- Traditional Chinese: 牧馬人
- Simplified Chinese: 牧马人
- Hanyu Pinyin: Mù Mǎ Rén
- Directed by: Xie Jin
- Written by: Li Zhun
- Starring: Liu Qiong Zhu Shimao Cong Shan Niu Ben
- Cinematography: Zhu Yongde Zhang Yongzheng
- Release date: 1982;
- Running time: 106 minutes
- Country: China
- Language: Mandarin

= The Herdsman =

The Herdsman (牧马人 (牧馬人, Mù Mǎ Rén)) is a 1982 Chinese film about the life of a herdsman in western China from 1950s through the Cultural Revolution, and his reunion with his father from America. It was produced by the Shanghai Film Studio and directed by Xie Jin, starring Zhu Shimao. It is based on a novel by Zhang Xianliang.

==Plot==
In autumn of 1980, an elderly Chinese American entrepreneur, Xu Jingyou ( Liu Qiong), returns to China, and finds his son, Xu Lingjun ( Zhu Shimao), a herdsman working in Chilechuan Ranch in northwestern China. The father wants to take his son to the United States to inherit his assets. However, the junior Xu is very distant with his father. More than 30 years ago, the father had abandoned his wife and son to do business in America. His mother died of disease and Xu becomes an orphan.

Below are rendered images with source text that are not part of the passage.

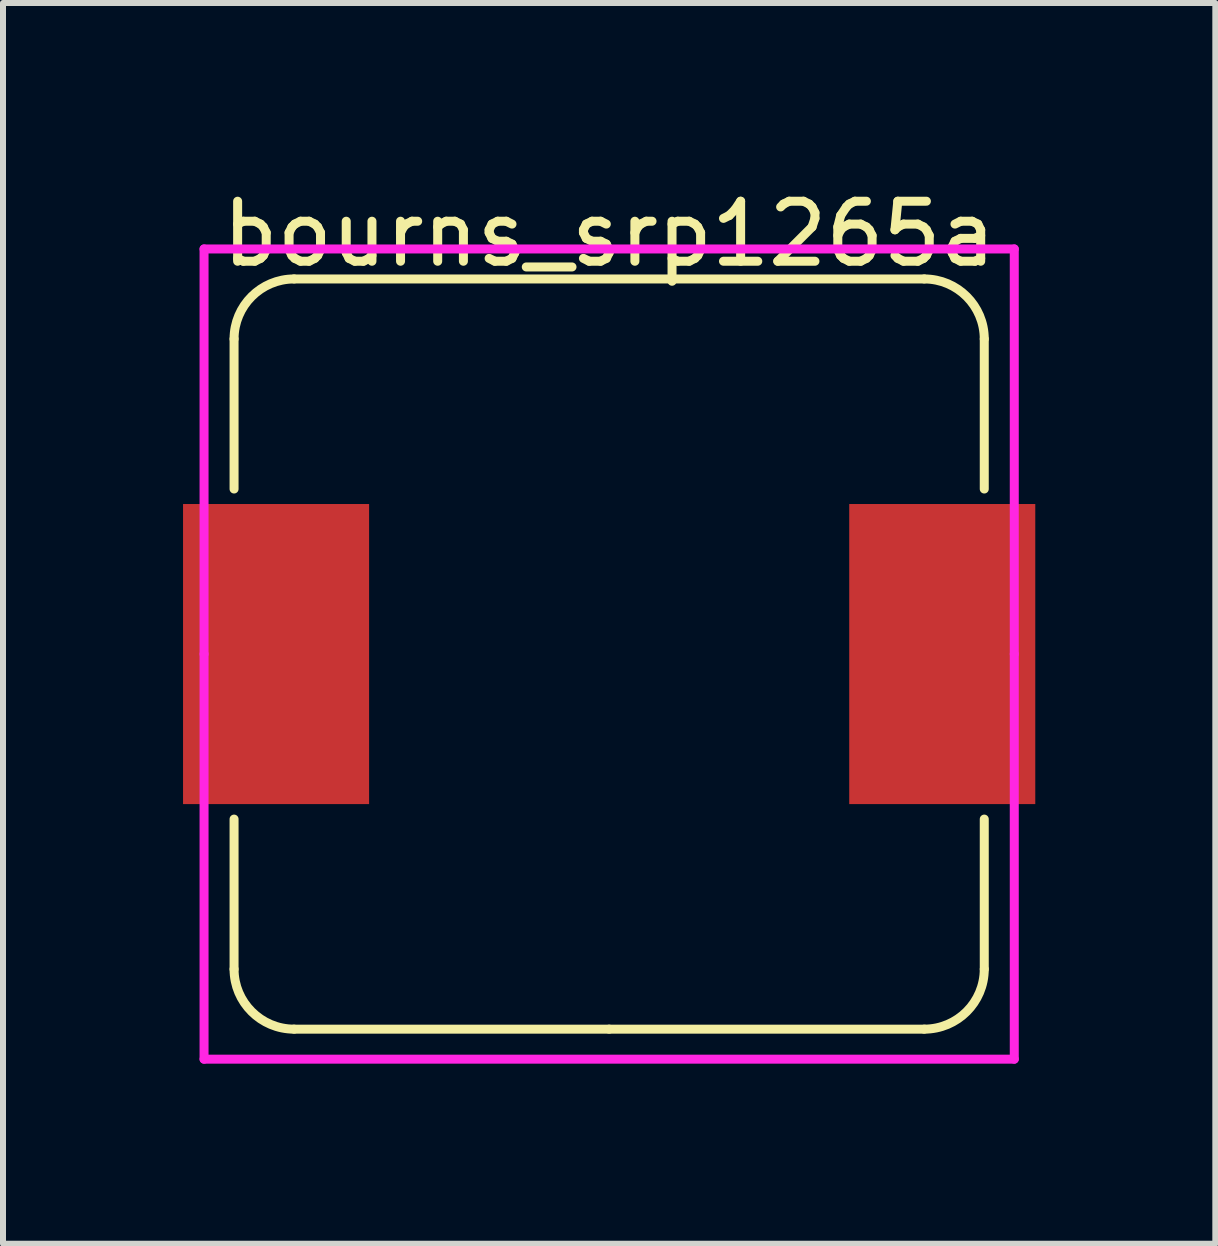
<source format=kicad_pcb>
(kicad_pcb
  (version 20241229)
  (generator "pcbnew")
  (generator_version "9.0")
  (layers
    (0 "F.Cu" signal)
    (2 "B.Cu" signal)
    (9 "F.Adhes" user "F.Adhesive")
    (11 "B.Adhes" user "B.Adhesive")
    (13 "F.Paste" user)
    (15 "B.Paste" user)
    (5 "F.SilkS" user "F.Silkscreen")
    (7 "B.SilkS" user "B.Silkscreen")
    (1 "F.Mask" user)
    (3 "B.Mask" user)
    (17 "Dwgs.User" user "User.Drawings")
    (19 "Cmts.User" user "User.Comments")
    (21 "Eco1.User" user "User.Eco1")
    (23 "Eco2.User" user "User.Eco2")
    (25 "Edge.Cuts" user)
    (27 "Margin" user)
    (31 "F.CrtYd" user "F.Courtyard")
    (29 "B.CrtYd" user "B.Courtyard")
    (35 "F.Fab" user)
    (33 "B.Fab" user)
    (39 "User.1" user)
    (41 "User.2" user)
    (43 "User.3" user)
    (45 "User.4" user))
  (footprint "bourns_srp1265a"
    (layer "F.Cu")
    (at 7.1 7.848)
    (property "Reference" "bourns_srp1265a" (at 0 -7 0) (layer "F.SilkS") (effects (font (size 1 1) (thickness 0.15))))
    (attr through_hole)
    (fp_line (start -6.25 -2.75) (end -6.25 -5.25) (stroke (width 0.15) (type solid)) (layer "F.SilkS"))
    (fp_line (start -6.25 5.25) (end -6.25 2.75) (stroke (width 0.15) (type solid)) (layer "F.SilkS"))
    (fp_line (start -5.25 -6.25) (end 5.25 -6.25) (stroke (width 0.15) (type solid)) (layer "F.SilkS"))
    (fp_line (start 0 6.25) (end -5.25 6.25) (stroke (width 0.15) (type solid)) (layer "F.SilkS"))
    (fp_line (start 5.25 6.25) (end 0 6.25) (stroke (width 0.15) (type solid)) (layer "F.SilkS"))
    (fp_line (start 6.25 -5.25) (end 6.25 -2.75) (stroke (width 0.15) (type solid)) (layer "F.SilkS"))
    (fp_line (start 6.25 2.75) (end 6.25 5.25) (stroke (width 0.15) (type solid)) (layer "F.SilkS"))
    (fp_arc (start -6.25 -5.25) (mid -5.957107 -5.957107) (end -5.25 -6.25) (stroke (width 0.15) (type solid)) (layer "F.SilkS"))
    (fp_arc (start -5.25 6.25) (mid -5.957107 5.957107) (end -6.25 5.25) (stroke (width 0.15) (type solid)) (layer "F.SilkS"))
    (fp_arc (start 5.25 -6.25) (mid 5.957107 -5.957107) (end 6.25 -5.25) (stroke (width 0.15) (type solid)) (layer "F.SilkS"))
    (fp_arc (start 6.25 5.25) (mid 5.957107 5.957107) (end 5.25 6.25) (stroke (width 0.15) (type solid)) (layer "F.SilkS"))
    (fp_line (start -6.75 -6.75) (end 6.75 -6.75) (stroke (width 0.15) (type solid)) (layer "F.CrtYd"))
    (fp_line (start -6.75 0) (end -6.75 -6.75) (stroke (width 0.15) (type solid)) (layer "F.CrtYd"))
    (fp_line (start -6.75 6.75) (end -6.75 0) (stroke (width 0.15) (type solid)) (layer "F.CrtYd"))
    (fp_line (start 6.75 -6.75) (end 6.75 0) (stroke (width 0.15) (type solid)) (layer "F.CrtYd"))
    (fp_line (start 6.75 0) (end 6.75 6.75) (stroke (width 0.15) (type solid)) (layer "F.CrtYd"))
    (fp_line (start 6.75 6.75) (end -6.75 6.75) (stroke (width 0.15) (type solid)) (layer "F.CrtYd"))
    (pad "1" smd rect (at -5.55 0) (size 3.1 5) (layers "F.Cu" "F.Mask" "F.Paste"))
    (pad "2" smd rect (at 5.55 0) (size 3.1 5) (layers "F.Cu" "F.Mask" "F.Paste")))
  (gr_rect
    (start -3 -3)
    (end 17.2 17.673)
    (stroke (width 0.1) (type default))
    (fill no)
    (layer "Edge.Cuts")))
</source>
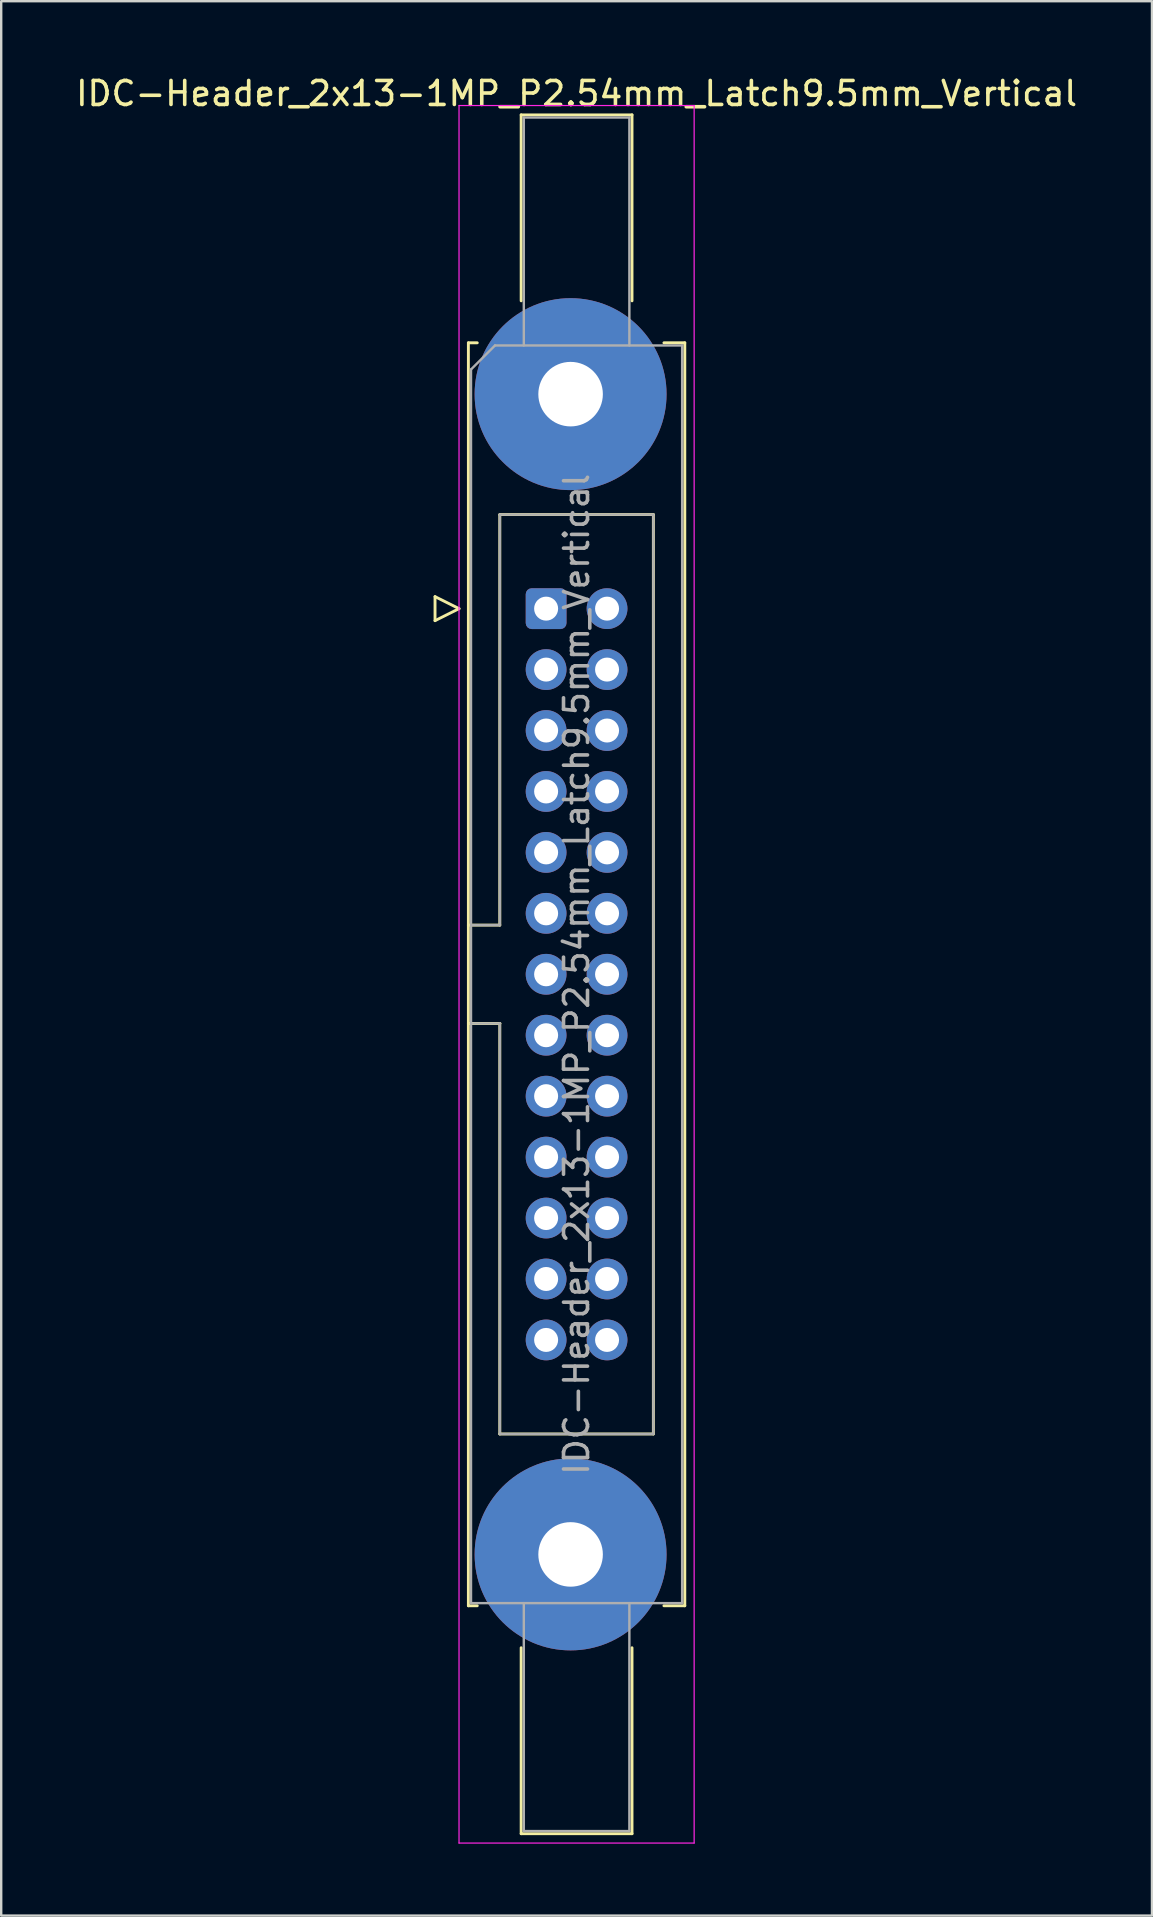
<source format=kicad_pcb>
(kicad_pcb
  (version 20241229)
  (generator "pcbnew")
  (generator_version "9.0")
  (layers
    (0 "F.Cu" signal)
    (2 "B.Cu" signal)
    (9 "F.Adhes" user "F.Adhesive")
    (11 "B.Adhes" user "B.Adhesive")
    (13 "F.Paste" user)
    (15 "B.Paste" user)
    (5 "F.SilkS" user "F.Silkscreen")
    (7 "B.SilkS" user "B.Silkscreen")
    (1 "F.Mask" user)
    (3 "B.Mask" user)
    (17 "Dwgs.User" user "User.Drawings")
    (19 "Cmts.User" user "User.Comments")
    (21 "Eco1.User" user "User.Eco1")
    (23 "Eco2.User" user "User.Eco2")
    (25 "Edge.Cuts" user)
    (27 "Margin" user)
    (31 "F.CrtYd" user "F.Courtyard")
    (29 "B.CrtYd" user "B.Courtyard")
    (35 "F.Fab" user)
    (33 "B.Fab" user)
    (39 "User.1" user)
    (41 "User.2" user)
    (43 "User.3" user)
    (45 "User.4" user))
  (footprint "IDC-Header_2x13-1MP_P2.54mm_Latch9.5mm_Vertical"
    (layer "F.Cu")
    (at 19.712 22.318)
    (property "Reference" "IDC-Header_2x13-1MP_P2.54mm_Latch9.5mm_Vertical" (at 1.27 -21.47 0) (layer "F.SilkS") (effects (font (size 1 1) (thickness 0.15))))
    (attr through_hole)
    (fp_line (start -4.63 -0.5) (end -4.63 0.5) (stroke (width 0.12) (type solid)) (layer "F.SilkS"))
    (fp_line (start -4.63 0.5) (end -3.63 0) (stroke (width 0.12) (type solid)) (layer "F.SilkS"))
    (fp_line (start -3.63 0) (end -4.63 -0.5) (stroke (width 0.12) (type solid)) (layer "F.SilkS"))
    (fp_line (start -3.24 -11.08) (end -3.24 41.56) (stroke (width 0.12) (type solid)) (layer "F.SilkS"))
    (fp_line (start -3.24 13.19) (end -1.93 13.19) (stroke (width 0.12) (type solid)) (layer "F.SilkS"))
    (fp_line (start -3.24 41.56) (end -2.87 41.56) (stroke (width 0.12) (type solid)) (layer "F.SilkS"))
    (fp_line (start -2.87 -11.08) (end -3.24 -11.08) (stroke (width 0.12) (type solid)) (layer "F.SilkS"))
    (fp_line (start -1.93 -3.92) (end 4.47 -3.92) (stroke (width 0.12) (type solid)) (layer "F.SilkS"))
    (fp_line (start -1.93 13.19) (end -1.93 -3.92) (stroke (width 0.12) (type solid)) (layer "F.SilkS"))
    (fp_line (start -1.93 17.29) (end -3.24 17.29) (stroke (width 0.12) (type solid)) (layer "F.SilkS"))
    (fp_line (start -1.93 17.29) (end -1.93 17.29) (stroke (width 0.12) (type solid)) (layer "F.SilkS"))
    (fp_line (start -1.93 34.4) (end -1.93 17.29) (stroke (width 0.12) (type solid)) (layer "F.SilkS"))
    (fp_line (start -1.04 -20.58) (end 3.58 -20.58) (stroke (width 0.12) (type solid)) (layer "F.SilkS"))
    (fp_line (start -1.04 -12.83) (end -1.04 -20.58) (stroke (width 0.12) (type solid)) (layer "F.SilkS"))
    (fp_line (start -1.04 43.31) (end -1.04 51.06) (stroke (width 0.12) (type solid)) (layer "F.SilkS"))
    (fp_line (start -1.04 51.06) (end 3.58 51.06) (stroke (width 0.12) (type solid)) (layer "F.SilkS"))
    (fp_line (start 3.58 -20.58) (end 3.58 -12.83) (stroke (width 0.12) (type solid)) (layer "F.SilkS"))
    (fp_line (start 3.58 51.06) (end 3.58 43.31) (stroke (width 0.12) (type solid)) (layer "F.SilkS"))
    (fp_line (start 4.47 -3.92) (end 4.47 34.4) (stroke (width 0.12) (type solid)) (layer "F.SilkS"))
    (fp_line (start 4.47 34.4) (end -1.93 34.4) (stroke (width 0.12) (type solid)) (layer "F.SilkS"))
    (fp_line (start 4.91 -11.08) (end 5.78 -11.08) (stroke (width 0.12) (type solid)) (layer "F.SilkS"))
    (fp_line (start 5.78 -11.08) (end 5.78 41.56) (stroke (width 0.12) (type solid)) (layer "F.SilkS"))
    (fp_line (start 5.78 41.56) (end 4.91 41.56) (stroke (width 0.12) (type solid)) (layer "F.SilkS"))
    (fp_line (start -3.63 -20.97) (end -3.63 51.45) (stroke (width 0.05) (type solid)) (layer "F.CrtYd"))
    (fp_line (start -3.63 51.45) (end 6.17 51.45) (stroke (width 0.05) (type solid)) (layer "F.CrtYd"))
    (fp_line (start 6.17 -20.97) (end -3.63 -20.97) (stroke (width 0.05) (type solid)) (layer "F.CrtYd"))
    (fp_line (start 6.17 51.45) (end 6.17 -20.97) (stroke (width 0.05) (type solid)) (layer "F.CrtYd"))
    (fp_line (start -3.13 -9.97) (end -2.13 -10.97) (stroke (width 0.1) (type solid)) (layer "F.Fab"))
    (fp_line (start -3.13 13.19) (end -1.93 13.19) (stroke (width 0.1) (type solid)) (layer "F.Fab"))
    (fp_line (start -3.13 41.45) (end -3.13 -9.97) (stroke (width 0.1) (type solid)) (layer "F.Fab"))
    (fp_line (start -2.13 -10.97) (end 5.67 -10.97) (stroke (width 0.1) (type solid)) (layer "F.Fab"))
    (fp_line (start -1.93 -3.92) (end 4.47 -3.92) (stroke (width 0.1) (type solid)) (layer "F.Fab"))
    (fp_line (start -1.93 13.19) (end -1.93 -3.92) (stroke (width 0.1) (type solid)) (layer "F.Fab"))
    (fp_line (start -1.93 17.29) (end -3.13 17.29) (stroke (width 0.1) (type solid)) (layer "F.Fab"))
    (fp_line (start -1.93 17.29) (end -1.93 17.29) (stroke (width 0.1) (type solid)) (layer "F.Fab"))
    (fp_line (start -1.93 34.4) (end -1.93 17.29) (stroke (width 0.1) (type solid)) (layer "F.Fab"))
    (fp_line (start -0.93 -20.47) (end 3.47 -20.47) (stroke (width 0.1) (type solid)) (layer "F.Fab"))
    (fp_line (start -0.93 -10.97) (end -0.93 -20.47) (stroke (width 0.1) (type solid)) (layer "F.Fab"))
    (fp_line (start -0.93 41.45) (end -0.93 50.95) (stroke (width 0.1) (type solid)) (layer "F.Fab"))
    (fp_line (start -0.93 50.95) (end 3.47 50.95) (stroke (width 0.1) (type solid)) (layer "F.Fab"))
    (fp_line (start 3.47 -20.47) (end 3.47 -10.97) (stroke (width 0.1) (type solid)) (layer "F.Fab"))
    (fp_line (start 3.47 50.95) (end 3.47 41.45) (stroke (width 0.1) (type solid)) (layer "F.Fab"))
    (fp_line (start 4.47 -3.92) (end 4.47 34.4) (stroke (width 0.1) (type solid)) (layer "F.Fab"))
    (fp_line (start 4.47 34.4) (end -1.93 34.4) (stroke (width 0.1) (type solid)) (layer "F.Fab"))
    (fp_line (start 5.67 -10.97) (end 5.67 41.45) (stroke (width 0.1) (type solid)) (layer "F.Fab"))
    (fp_line (start 5.67 41.45) (end -3.13 41.45) (stroke (width 0.1) (type solid)) (layer "F.Fab"))
    (fp_text user "${REFERENCE}" (at 1.27 15.24 90) (layer "F.Fab") (effects (font (size 1 1) (thickness 0.15))))
    (pad "1" thru_hole roundrect (at 0 0) (size 1.7 1.7) (drill 1) (layers "*.Cu" "*.Mask") (roundrect_rratio 0.147))
    (pad "2" thru_hole circle (at 2.54 0) (size 1.7 1.7) (drill 1) (layers "*.Cu" "*.Mask"))
    (pad "3" thru_hole circle (at 0 2.54) (size 1.7 1.7) (drill 1) (layers "*.Cu" "*.Mask"))
    (pad "4" thru_hole circle (at 2.54 2.54) (size 1.7 1.7) (drill 1) (layers "*.Cu" "*.Mask"))
    (pad "5" thru_hole circle (at 0 5.08) (size 1.7 1.7) (drill 1) (layers "*.Cu" "*.Mask"))
    (pad "6" thru_hole circle (at 2.54 5.08) (size 1.7 1.7) (drill 1) (layers "*.Cu" "*.Mask"))
    (pad "7" thru_hole circle (at 0 7.62) (size 1.7 1.7) (drill 1) (layers "*.Cu" "*.Mask"))
    (pad "8" thru_hole circle (at 2.54 7.62) (size 1.7 1.7) (drill 1) (layers "*.Cu" "*.Mask"))
    (pad "9" thru_hole circle (at 0 10.16) (size 1.7 1.7) (drill 1) (layers "*.Cu" "*.Mask"))
    (pad "10" thru_hole circle (at 2.54 10.16) (size 1.7 1.7) (drill 1) (layers "*.Cu" "*.Mask"))
    (pad "11" thru_hole circle (at 0 12.7) (size 1.7 1.7) (drill 1) (layers "*.Cu" "*.Mask"))
    (pad "12" thru_hole circle (at 2.54 12.7) (size 1.7 1.7) (drill 1) (layers "*.Cu" "*.Mask"))
    (pad "13" thru_hole circle (at 0 15.24) (size 1.7 1.7) (drill 1) (layers "*.Cu" "*.Mask"))
    (pad "14" thru_hole circle (at 2.54 15.24) (size 1.7 1.7) (drill 1) (layers "*.Cu" "*.Mask"))
    (pad "15" thru_hole circle (at 0 17.78) (size 1.7 1.7) (drill 1) (layers "*.Cu" "*.Mask"))
    (pad "16" thru_hole circle (at 2.54 17.78) (size 1.7 1.7) (drill 1) (layers "*.Cu" "*.Mask"))
    (pad "17" thru_hole circle (at 0 20.32) (size 1.7 1.7) (drill 1) (layers "*.Cu" "*.Mask"))
    (pad "18" thru_hole circle (at 2.54 20.32) (size 1.7 1.7) (drill 1) (layers "*.Cu" "*.Mask"))
    (pad "19" thru_hole circle (at 0 22.86) (size 1.7 1.7) (drill 1) (layers "*.Cu" "*.Mask"))
    (pad "20" thru_hole circle (at 2.54 22.86) (size 1.7 1.7) (drill 1) (layers "*.Cu" "*.Mask"))
    (pad "21" thru_hole circle (at 0 25.4) (size 1.7 1.7) (drill 1) (layers "*.Cu" "*.Mask"))
    (pad "22" thru_hole circle (at 2.54 25.4) (size 1.7 1.7) (drill 1) (layers "*.Cu" "*.Mask"))
    (pad "23" thru_hole circle (at 0 27.94) (size 1.7 1.7) (drill 1) (layers "*.Cu" "*.Mask"))
    (pad "24" thru_hole circle (at 2.54 27.94) (size 1.7 1.7) (drill 1) (layers "*.Cu" "*.Mask"))
    (pad "25" thru_hole circle (at 0 30.48) (size 1.7 1.7) (drill 1) (layers "*.Cu" "*.Mask"))
    (pad "26" thru_hole circle (at 2.54 30.48) (size 1.7 1.7) (drill 1) (layers "*.Cu" "*.Mask"))
    (pad "MP" thru_hole circle (at 1.02 -8.94) (size 8 8) (drill 2.69) (layers "*.Cu" "*.Mask"))
    (pad "MP" thru_hole circle (at 1.02 39.42) (size 8 8) (drill 2.69) (layers "*.Cu" "*.Mask")))
  (gr_rect
    (start -3 -3)
    (end 44.964 76.793)
    (stroke (width 0.1) (type default))
    (fill no)
    (layer "Edge.Cuts")))
</source>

After graduating from high school, Xu became a teacher. In 1957, he was classified as a "rightist" and sent to work in a ranch in the underdeveloped northwest. In 1962, when the labor penalty was terminated, Xu stayed at the ranch as a herdsman. Due to despair, Xu even attempted to commit suicide. But his fellow ranchers, especially Grandpa and Grandma Dong and Guo Zi, give him the courage and strength to carry on. During Cultural Revolution, Guo Zi and other ranchers protect him from political persecution. In 1972, Xu marries Li Xiuzhi, a village girl who had fled the famine in Sichuan. They give birth to a son, Little Qingqing, and the family lived a carefree life. Xu was rehabilitated in 1979 and returned to his post as a teacher. In the evening when Xu meets his father at the Peking Restaurant, his heart is uneasy. He recalls his past at the ranch and his wife's trust in his returning, which consolidates his decision to stay in China. The senior Xu finally understands his son, and the two resume their kinship. After sending his father home, Xu returns to the ranch and to his friends and family.

==Reception==
The Herdsman film won Best Supporting Actor ( Niu Ben) and Best Editing ( Zhou Dingwen) in 1983 at the 3rd Golden Rooster Awards. It also won Best Picture and Best Supporting Actor ( Niu Ben) at the 6th Hundred Flowers Awards. The film was screened in the Un Certain Regard section at the 1983 Cannes Film Festival.